Di ujung malam seperti ini, perempuan pada umumnya sudah berada di tempat tidur. Menarik selimutnya sampai menutup bahu untuk menghindari dingin malam yang mencekam atau dinginnya air conditioner kamar. Ini salahku jika sampai saat ini aku belum terpejam, aku selalu sulit mencari kantuk. Entah mengapa sulitnya mencari kantuk sama seperti sulitnya memahami keinginanmu.
Saat menulis ini, aku habis memerhatikan isi kicauanmu bersama seseorang yang tak kukenal. Seseorang yang tampak mesra denganmu, dalam tutur kata, entah dalam dunia nyata. Aku menebak-nebak dan karena teka-teki itulah aku jadi terluka parah. Seharusnya tak perlu kuikuti rasa keingintahuanku. Tak perlu lagi kucari-cari kabarmu dari sudut dunia maya itu, tempat segala kemesraan bisa terjalin tanpa kutahu; apakah itu nyata atau drama belaka.
Begitu cepat kaudapatkan yang baru, Sayang. Sementara di sini, aku masih menunggu kamu pulang. Aku tak temukan tangis dalam hari-harimu, nampaknya setelah perpisahan kita, kamu terlihat baik-baik saja. Tak ada luka. Tak ada kegalauan. Tak ada duka. Kamu masih bisa tertawa, aku tak tahu pria macam apa yang dulu pernah kucintai dengan sangat hati-hati.

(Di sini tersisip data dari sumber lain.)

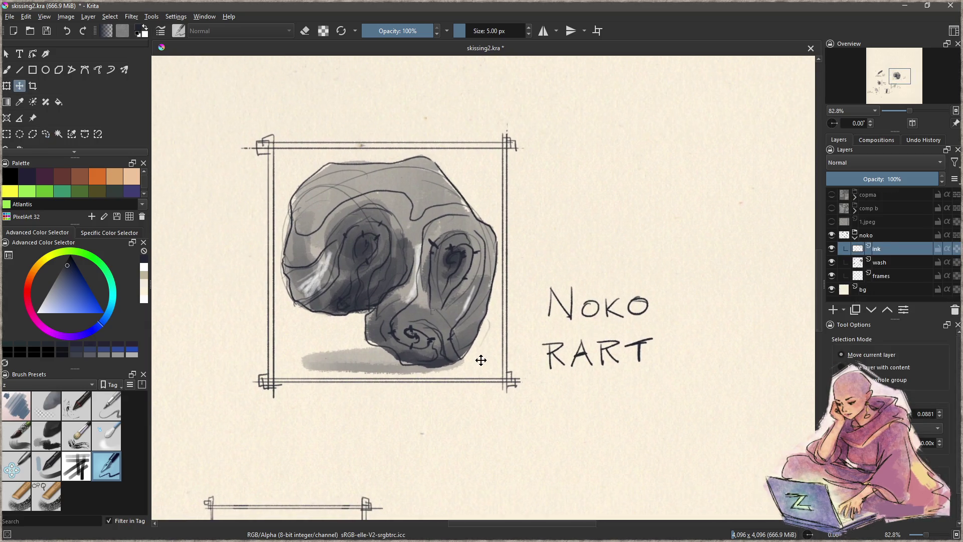
mouse_move(477, 309)
mouse_down()
mouse_move(466, 387)
mouse_move(576, 291)
mouse_move(591, 288)
mouse_move(598, 308)
mouse_up()
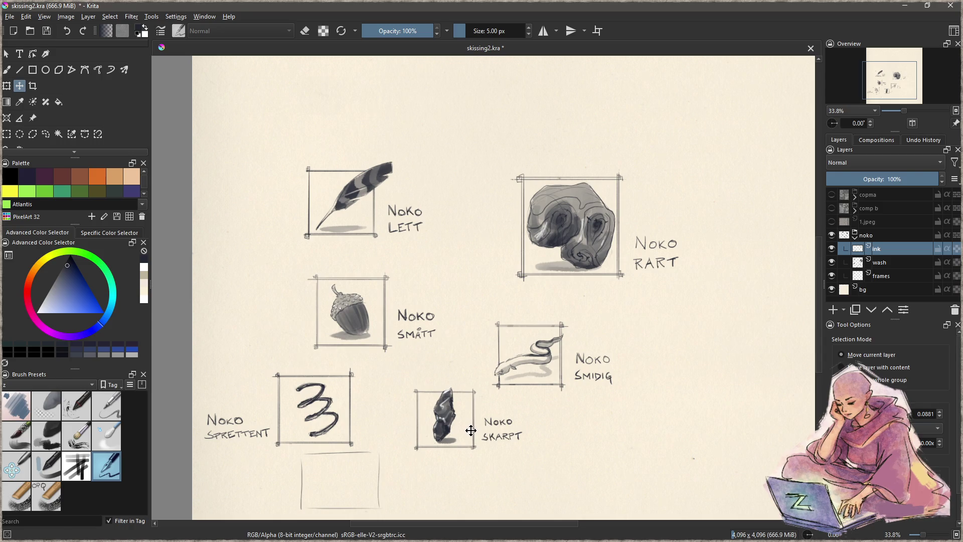
Save skissing2.kra with the whole sheet of labelled Noko sketches in view
drag(473, 324, 482, 290)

Hampir setiap malam atau bahkan setiap saat, aku masih sering merindukanmu. Mengingat betapa dulu kita pernah baik-baik saja. Aku pernah kaubahagiakan, kauberi senyuman, kaubuat tertawa, juga terluka. Pada pertemuan kita belasan minggu yang lalu, kamu menggenggam jemariku seakan memberitahu bahwa kamu tak ingin melepaskanku. Kamu menatap mataku sangat dalam bahkan tak menggubris tab-mu yang penuh dengan chat dan panggilan. Saat itu, aku merasa begitu spesial, merasa begitu penting bagimu. Dan, inilah salahku, mengharapkanmu yang terlalu tinggi.
Jujur, mungkin saat ini aku memang tak lagi mencintaimu. Tapi, sisa-sisa rasa sakit itu masih ada. Aku belum bisa menerimamu menjauh tiba-tiba seperti itu. Mengapa aku tak bisa menerima semua secepat kamu menerima perpisahan kita? Karena kamulah yang meninggalkanku lebih dulu, menuduhku punya banyak orang yang bisa kujadikan pelarian, mendakwa aku yang berkhianat. Tuan, sungguh aku tak paham maumu. Apa matamu begitu buta untuk melihat bahwa dulu, waktu masih bersamamu, hanya kaulah satu-satunya yang kuperjuangkan dan kuharapkan?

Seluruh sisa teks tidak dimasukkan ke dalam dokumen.